A factor analysis model of sequences for language recognition
Abstract
Joint factor analysis [1] application to speaker and language recognition advanced the performance of automatic systems in these areas. A special case of the early work in [1], namely the i-vector representation [2], has been applied successfully in many areas including speaker [2], language [3], and speech recognition [4]. This work presents a novel model which represents a long sequence of observations using the factor analysis model of shorter overlapping subsquences. This model takes into consideration the dependency of the adjacent latent vectors. It is shown that this model outperforms the current joint factor analysis approach based on the assumption of independent and identically distributed (iid) observations given one global latent vector.

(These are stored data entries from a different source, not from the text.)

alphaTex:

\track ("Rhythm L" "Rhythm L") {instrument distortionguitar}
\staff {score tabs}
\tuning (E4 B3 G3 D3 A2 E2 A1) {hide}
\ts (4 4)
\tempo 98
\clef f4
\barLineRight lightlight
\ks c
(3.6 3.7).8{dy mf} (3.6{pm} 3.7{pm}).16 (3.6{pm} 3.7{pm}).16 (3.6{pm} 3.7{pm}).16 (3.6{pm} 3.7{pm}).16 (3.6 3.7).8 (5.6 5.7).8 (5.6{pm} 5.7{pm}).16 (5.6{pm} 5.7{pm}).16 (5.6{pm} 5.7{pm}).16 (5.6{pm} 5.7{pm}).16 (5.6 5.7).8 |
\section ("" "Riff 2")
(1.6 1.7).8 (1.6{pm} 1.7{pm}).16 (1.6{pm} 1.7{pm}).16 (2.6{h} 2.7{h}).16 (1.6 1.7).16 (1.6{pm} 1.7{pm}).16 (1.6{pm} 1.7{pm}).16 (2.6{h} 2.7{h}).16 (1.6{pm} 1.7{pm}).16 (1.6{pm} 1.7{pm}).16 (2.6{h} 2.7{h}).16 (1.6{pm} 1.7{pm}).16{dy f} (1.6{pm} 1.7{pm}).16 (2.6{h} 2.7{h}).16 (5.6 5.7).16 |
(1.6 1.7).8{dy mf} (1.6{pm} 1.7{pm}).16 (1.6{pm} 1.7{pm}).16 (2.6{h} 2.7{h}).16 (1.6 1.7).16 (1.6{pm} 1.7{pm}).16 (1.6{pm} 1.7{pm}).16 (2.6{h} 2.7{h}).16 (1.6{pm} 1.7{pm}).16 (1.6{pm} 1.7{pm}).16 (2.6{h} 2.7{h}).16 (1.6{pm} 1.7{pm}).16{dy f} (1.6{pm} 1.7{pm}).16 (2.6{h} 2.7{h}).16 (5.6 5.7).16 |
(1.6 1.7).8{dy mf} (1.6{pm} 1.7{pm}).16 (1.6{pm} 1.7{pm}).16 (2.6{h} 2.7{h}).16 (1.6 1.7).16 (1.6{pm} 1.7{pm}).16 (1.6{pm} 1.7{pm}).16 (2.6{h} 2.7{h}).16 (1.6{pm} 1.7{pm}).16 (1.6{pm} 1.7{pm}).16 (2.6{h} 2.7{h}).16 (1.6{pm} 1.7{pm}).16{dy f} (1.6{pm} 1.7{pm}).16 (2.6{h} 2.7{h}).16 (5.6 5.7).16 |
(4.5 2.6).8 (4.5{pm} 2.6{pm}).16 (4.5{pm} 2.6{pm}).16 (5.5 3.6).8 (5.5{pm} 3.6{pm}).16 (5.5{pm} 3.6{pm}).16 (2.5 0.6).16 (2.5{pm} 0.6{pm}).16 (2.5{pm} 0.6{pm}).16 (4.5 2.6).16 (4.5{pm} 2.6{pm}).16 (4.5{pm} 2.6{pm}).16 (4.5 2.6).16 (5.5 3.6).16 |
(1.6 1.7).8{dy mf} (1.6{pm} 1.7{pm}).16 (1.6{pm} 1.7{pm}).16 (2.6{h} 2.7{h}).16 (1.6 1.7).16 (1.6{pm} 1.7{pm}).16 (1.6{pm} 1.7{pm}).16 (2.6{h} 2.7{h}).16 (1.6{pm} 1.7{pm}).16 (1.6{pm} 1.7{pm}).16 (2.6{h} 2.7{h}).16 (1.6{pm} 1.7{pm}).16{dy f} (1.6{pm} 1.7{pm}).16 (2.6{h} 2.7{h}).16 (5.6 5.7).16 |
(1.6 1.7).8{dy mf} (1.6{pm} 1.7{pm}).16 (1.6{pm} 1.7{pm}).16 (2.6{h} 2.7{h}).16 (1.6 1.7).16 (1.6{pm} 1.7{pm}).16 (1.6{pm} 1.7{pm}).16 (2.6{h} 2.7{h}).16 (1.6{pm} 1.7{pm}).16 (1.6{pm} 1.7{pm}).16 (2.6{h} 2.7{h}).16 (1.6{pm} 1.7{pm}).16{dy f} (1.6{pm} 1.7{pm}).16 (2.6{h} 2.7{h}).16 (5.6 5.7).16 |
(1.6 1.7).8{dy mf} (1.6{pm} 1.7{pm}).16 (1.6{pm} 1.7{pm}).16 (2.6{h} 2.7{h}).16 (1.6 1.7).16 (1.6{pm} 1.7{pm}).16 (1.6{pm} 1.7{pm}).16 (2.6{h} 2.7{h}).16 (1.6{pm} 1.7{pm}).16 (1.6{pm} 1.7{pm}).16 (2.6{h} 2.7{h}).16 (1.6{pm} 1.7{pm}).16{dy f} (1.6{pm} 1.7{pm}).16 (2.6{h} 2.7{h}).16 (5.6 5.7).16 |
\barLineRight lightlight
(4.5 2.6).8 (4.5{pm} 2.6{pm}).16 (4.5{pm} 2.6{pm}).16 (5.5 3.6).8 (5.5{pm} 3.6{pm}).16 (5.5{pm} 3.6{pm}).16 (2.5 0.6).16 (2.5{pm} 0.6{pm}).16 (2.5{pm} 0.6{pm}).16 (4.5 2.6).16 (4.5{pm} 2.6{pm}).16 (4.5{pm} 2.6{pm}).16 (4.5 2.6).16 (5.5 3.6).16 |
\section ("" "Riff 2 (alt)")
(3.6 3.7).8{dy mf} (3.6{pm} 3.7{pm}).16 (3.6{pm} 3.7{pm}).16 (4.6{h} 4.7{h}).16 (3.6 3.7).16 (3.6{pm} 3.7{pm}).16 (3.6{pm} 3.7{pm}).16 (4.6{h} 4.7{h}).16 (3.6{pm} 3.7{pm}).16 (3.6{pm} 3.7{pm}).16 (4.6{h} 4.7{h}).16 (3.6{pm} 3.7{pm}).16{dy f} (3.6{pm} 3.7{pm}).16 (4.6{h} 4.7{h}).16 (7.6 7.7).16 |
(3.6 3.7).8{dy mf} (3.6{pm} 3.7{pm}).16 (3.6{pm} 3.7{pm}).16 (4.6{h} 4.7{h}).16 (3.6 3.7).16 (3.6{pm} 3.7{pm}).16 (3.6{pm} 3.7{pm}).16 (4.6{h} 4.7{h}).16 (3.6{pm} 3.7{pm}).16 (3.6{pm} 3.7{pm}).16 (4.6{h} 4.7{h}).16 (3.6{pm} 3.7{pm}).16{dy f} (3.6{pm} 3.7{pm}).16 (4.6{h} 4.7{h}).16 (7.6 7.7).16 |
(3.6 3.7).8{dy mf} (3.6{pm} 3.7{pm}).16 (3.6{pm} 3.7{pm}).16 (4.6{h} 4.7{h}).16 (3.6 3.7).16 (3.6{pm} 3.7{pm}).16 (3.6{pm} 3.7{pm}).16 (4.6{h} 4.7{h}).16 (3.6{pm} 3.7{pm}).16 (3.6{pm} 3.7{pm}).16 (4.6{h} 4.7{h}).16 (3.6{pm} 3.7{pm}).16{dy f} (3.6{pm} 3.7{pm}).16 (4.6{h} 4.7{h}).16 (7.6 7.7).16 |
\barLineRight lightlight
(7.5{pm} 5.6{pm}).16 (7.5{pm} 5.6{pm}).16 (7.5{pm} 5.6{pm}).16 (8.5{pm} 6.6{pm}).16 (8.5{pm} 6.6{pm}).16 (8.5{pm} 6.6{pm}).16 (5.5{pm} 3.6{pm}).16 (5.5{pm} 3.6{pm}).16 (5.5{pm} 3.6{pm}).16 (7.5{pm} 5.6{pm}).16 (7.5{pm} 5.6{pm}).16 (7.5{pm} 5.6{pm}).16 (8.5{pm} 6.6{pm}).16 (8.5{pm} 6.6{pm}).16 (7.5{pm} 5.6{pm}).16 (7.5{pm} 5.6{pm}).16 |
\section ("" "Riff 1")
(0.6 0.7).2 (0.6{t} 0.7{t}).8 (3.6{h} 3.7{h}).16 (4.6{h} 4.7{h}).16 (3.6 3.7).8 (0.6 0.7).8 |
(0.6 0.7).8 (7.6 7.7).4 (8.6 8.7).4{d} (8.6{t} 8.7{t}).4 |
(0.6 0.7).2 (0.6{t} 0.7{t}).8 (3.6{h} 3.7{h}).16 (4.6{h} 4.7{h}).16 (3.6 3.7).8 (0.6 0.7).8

In addition, we replace the language-independent prior model of the latent vector in the i-vector model with a language-dependent prior model and modify the objective function used in the estimation of the factor analysis projection matrix and the prior model to correspond to the cross-entropy objective function estimated based on this new model. We derive also the update equations of the projection matrix and the prior model parameters which maximize the cross-entropy objective function. We evaluate the performance of our approach on the language recognition task of the robust automatic transcription of speech (RATS) project. Our experiments show improvements up to 11% relative using the proposed approach in terms of equal error rate compared to the standard approach of using an i-vector representation [2].